Le propos est rude, sans doute excessif, mais il est révélateur d'une exaspération et d'un cri alarme qui peine à se faire entendre par des mots plus mesurés. Dimanche, le représentant français au numérique ("digital champion") auprès de la Commission Européenne, Gilles Babinet, a très durement critiqué le projet de loi de programmation militaire, qui devrait être adopté mardi par les sénateurs.

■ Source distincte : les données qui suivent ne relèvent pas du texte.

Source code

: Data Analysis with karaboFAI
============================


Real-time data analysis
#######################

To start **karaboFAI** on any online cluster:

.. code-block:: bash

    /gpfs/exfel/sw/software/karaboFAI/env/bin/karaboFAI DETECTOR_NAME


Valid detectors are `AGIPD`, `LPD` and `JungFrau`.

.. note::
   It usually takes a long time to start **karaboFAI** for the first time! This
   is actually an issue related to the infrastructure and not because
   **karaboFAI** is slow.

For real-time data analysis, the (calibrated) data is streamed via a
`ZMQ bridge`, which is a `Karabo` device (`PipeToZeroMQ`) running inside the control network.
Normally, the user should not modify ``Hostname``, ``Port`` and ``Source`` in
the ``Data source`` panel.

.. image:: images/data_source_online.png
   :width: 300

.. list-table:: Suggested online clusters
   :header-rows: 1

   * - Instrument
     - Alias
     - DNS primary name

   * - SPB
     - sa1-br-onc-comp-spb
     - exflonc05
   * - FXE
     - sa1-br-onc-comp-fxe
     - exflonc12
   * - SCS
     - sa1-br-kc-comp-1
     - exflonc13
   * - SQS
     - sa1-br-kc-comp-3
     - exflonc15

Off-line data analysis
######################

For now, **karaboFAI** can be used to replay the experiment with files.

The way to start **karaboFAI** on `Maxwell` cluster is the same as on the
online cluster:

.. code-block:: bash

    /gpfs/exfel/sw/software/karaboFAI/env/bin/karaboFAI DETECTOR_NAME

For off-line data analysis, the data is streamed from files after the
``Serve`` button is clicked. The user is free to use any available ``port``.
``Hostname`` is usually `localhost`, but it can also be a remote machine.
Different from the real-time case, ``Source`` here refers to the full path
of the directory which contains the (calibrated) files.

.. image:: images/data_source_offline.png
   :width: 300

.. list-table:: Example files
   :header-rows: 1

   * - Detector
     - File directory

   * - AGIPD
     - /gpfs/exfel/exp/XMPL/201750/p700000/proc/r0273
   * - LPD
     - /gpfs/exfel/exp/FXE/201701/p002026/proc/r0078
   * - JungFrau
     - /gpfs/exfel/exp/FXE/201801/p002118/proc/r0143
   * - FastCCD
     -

"Cette loi, c’est le plus grand coup porté au fonctionnement de la démocratie depuis les lois d’exceptions pendant la guerre d’Algérie", condamne-t-il dans Les Echos. "Il n’y a plus de pouvoir du juge. Or, comme le disait Montesquieu, le père de la séparation des pouvoirs en France, « Tout pouvoir va jusqu’au bout de lui-même ». Je n’ai pas de problème à ce que l’on aille fouiller dans la vie des gangsters. Encore faut-il savoir qui est celui qui désigne le gangster, et il faut que cela soit un juge. En aucun cas, il ne faut donner un donner un blanc seing aux militaires et à d’autres pour écouter tout et tout le monde en temps réel. Nous sommes à deux doigts de la dictature numérique" (on se rappellera cependant que Gilles Babinet avait sèchement critiqué la CNIL quand elle voulait protéger la vie privée des internautes face aux entreprises).
Le projet de loi de programmation militaire prévoit d'une part de confier au premier ministre le pouvoir d'instaurer l'état martial numérique en cas de nécessité, en donnant à l'exécutif le droit d'ordonner sans contrôle judiciaire "toute mesure" aux FAI et hébergeurs "pour répondre aux crises majeures menaçant ou affectant la sécurité des systèmes d'information".
D'autre part, ce qui soulève beaucoup plus d'indignations en pleine affaire PRISM / NSA, le projet de loi de programmation militaire donne à différentes instances de l'Etat (Bercy, ministère de la Défense, ministère de l'Intérieur) le droit de collecter toutes données "techniques" concernant les internautes, au besoin en temps réel par "sollicitation par réseau", donc sans même avoir à en faire la demande auprès des opérateurs. Le tout en toute confidentialité, par une procédure qui permet de blanchir les collectes illégales jusqu'à 9 jours après leur commencement. Et encore, seule une Commission, et non un juge, dira si la collecte est légale ou non.
Alors que les sénateurs s'apprêtent à adopter le dispositif sans en modifier une virgule, les réactions se sont multipliées ces dernières heures (voir l'ASIC, IAB France, la Quadrature du Net, l'AFDEL…). En fin de semaine dernière, c'est le Conseil National du Numérique qui a jugé qu'il était "pas opportun d'introduire sans large débat public préalable" un tel mécanisme de surveillance des réseaux. Mais la protestation a paru bien timide à beaucoup d'observateurs.